_Your instructions_:
The needed output is the run of lines below from the one containing "hfov_deg: 18.4" through the one containing "vfov_deg: 56.8", copied exactly and free of pictures.

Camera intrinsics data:
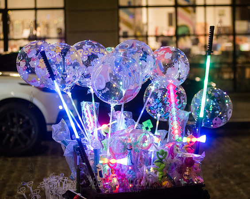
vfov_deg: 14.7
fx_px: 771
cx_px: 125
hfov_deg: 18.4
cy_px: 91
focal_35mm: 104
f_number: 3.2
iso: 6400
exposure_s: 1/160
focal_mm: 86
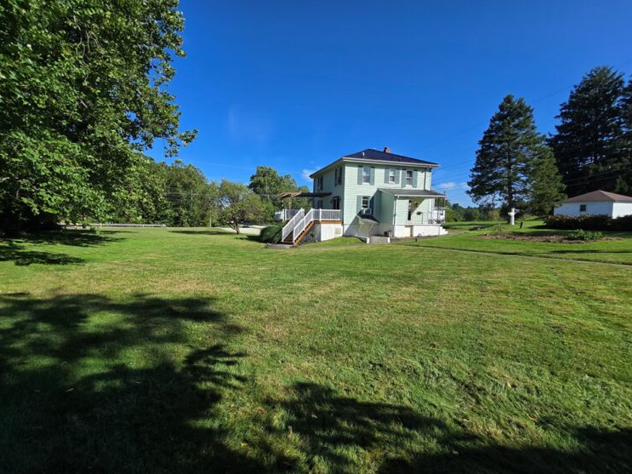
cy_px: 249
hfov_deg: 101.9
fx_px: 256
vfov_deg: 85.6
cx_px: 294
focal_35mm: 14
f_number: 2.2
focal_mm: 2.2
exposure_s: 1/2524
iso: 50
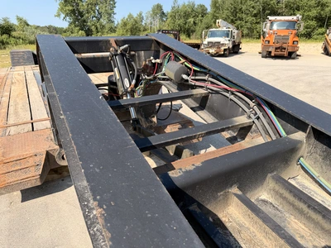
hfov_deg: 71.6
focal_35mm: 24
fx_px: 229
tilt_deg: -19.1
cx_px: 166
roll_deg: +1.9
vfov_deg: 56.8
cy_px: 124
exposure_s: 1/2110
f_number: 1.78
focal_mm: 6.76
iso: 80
---
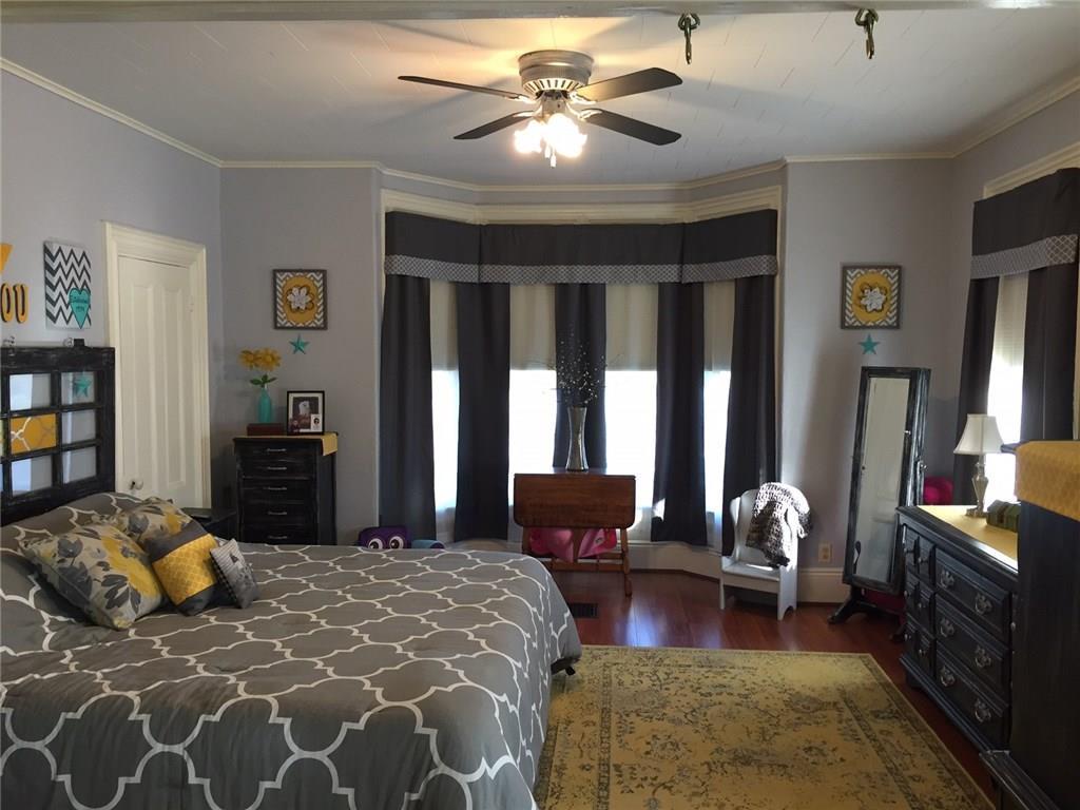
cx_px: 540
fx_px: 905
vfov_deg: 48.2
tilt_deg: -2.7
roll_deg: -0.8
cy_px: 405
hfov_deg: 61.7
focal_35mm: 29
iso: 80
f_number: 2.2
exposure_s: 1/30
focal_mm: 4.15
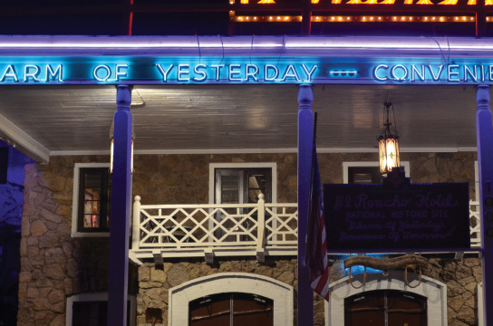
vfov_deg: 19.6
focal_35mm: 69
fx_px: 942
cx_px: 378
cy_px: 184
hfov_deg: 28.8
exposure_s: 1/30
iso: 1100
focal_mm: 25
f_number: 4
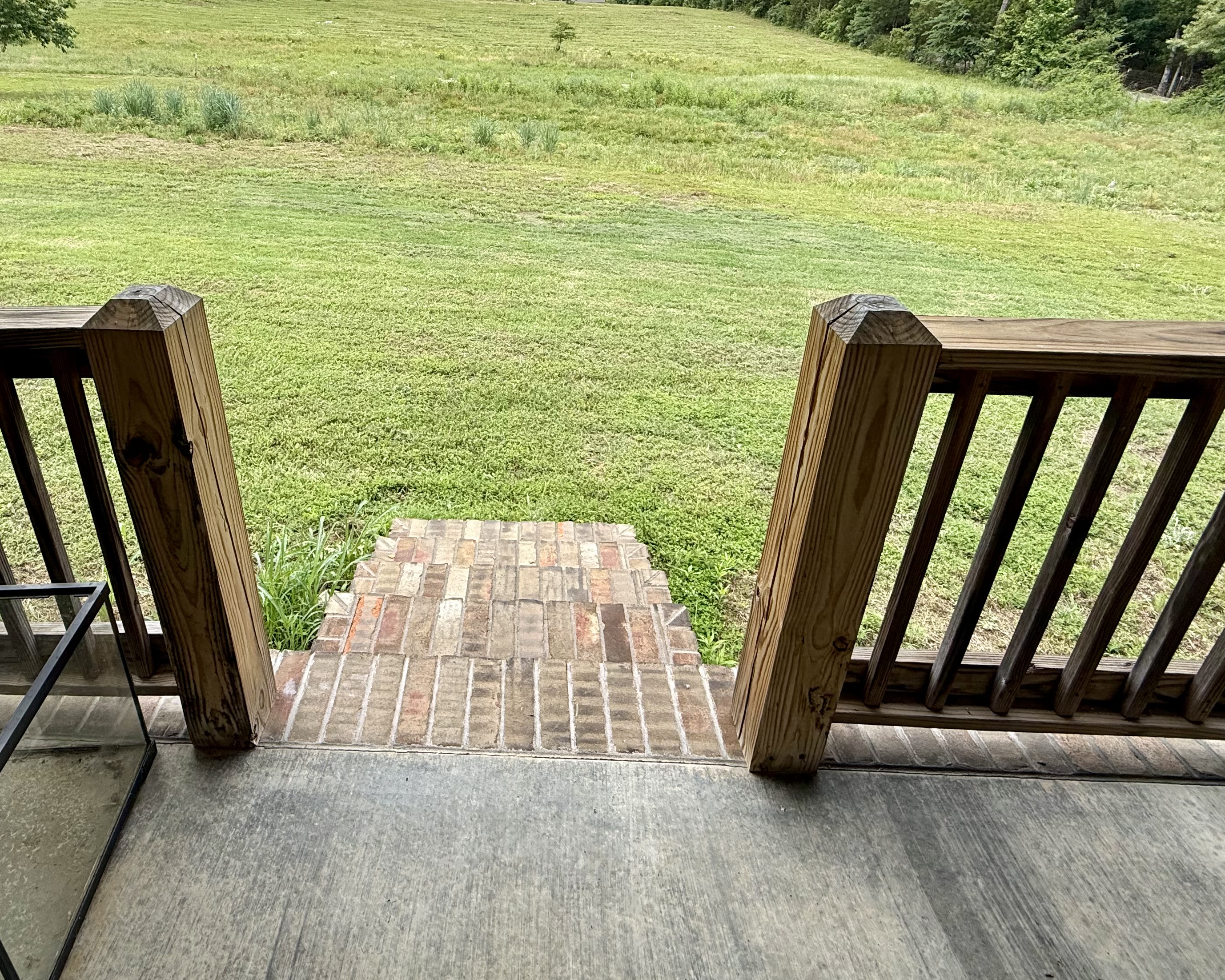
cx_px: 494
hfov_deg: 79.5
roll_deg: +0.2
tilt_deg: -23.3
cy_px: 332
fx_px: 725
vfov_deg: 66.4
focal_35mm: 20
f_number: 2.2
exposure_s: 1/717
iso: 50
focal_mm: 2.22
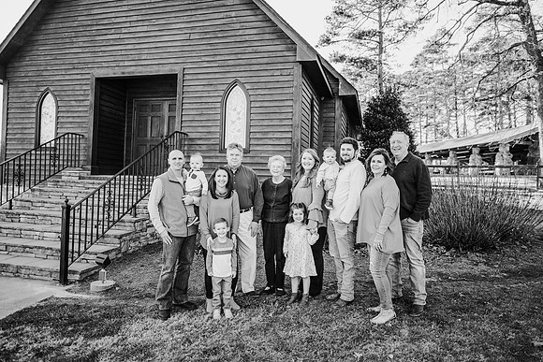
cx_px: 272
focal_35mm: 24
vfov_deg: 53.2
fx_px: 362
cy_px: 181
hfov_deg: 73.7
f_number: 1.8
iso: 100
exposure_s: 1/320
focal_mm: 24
...
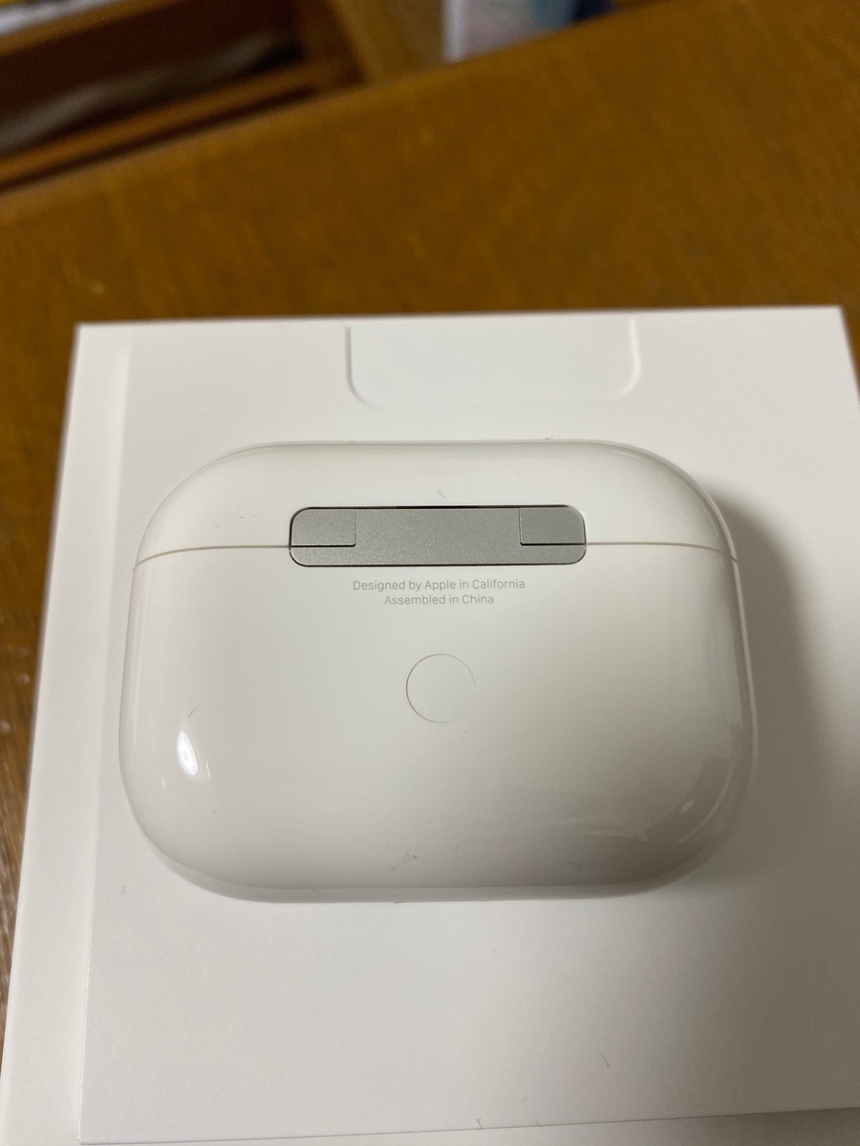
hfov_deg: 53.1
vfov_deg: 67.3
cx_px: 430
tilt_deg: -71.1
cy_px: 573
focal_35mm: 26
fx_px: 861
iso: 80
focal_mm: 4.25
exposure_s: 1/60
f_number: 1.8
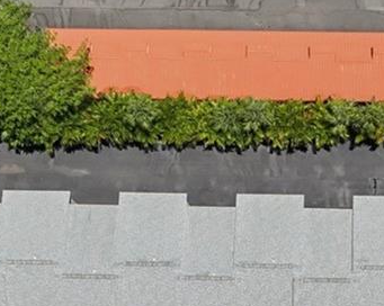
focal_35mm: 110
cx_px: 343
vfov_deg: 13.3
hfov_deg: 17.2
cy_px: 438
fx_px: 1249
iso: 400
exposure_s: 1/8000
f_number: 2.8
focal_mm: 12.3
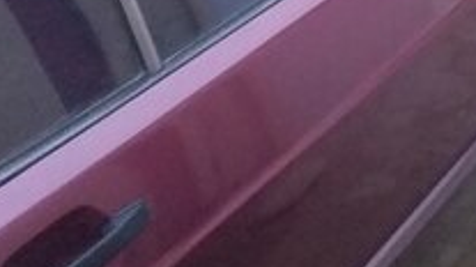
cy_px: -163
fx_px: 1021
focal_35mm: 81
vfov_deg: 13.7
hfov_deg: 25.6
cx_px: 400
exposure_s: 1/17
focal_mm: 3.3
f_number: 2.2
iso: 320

_Written solution_:
hfov_deg: 18.4
cy_px: 91
focal_35mm: 104
f_number: 3.2
iso: 6400
exposure_s: 1/160
focal_mm: 86
cy_px: 249
hfov_deg: 101.9
fx_px: 256
vfov_deg: 85.6
cx_px: 294
focal_35mm: 14
f_number: 2.2
focal_mm: 2.2
exposure_s: 1/2524
iso: 50
hfov_deg: 71.6
focal_35mm: 24
fx_px: 229
tilt_deg: -19.1
cx_px: 166
roll_deg: +1.9
vfov_deg: 56.8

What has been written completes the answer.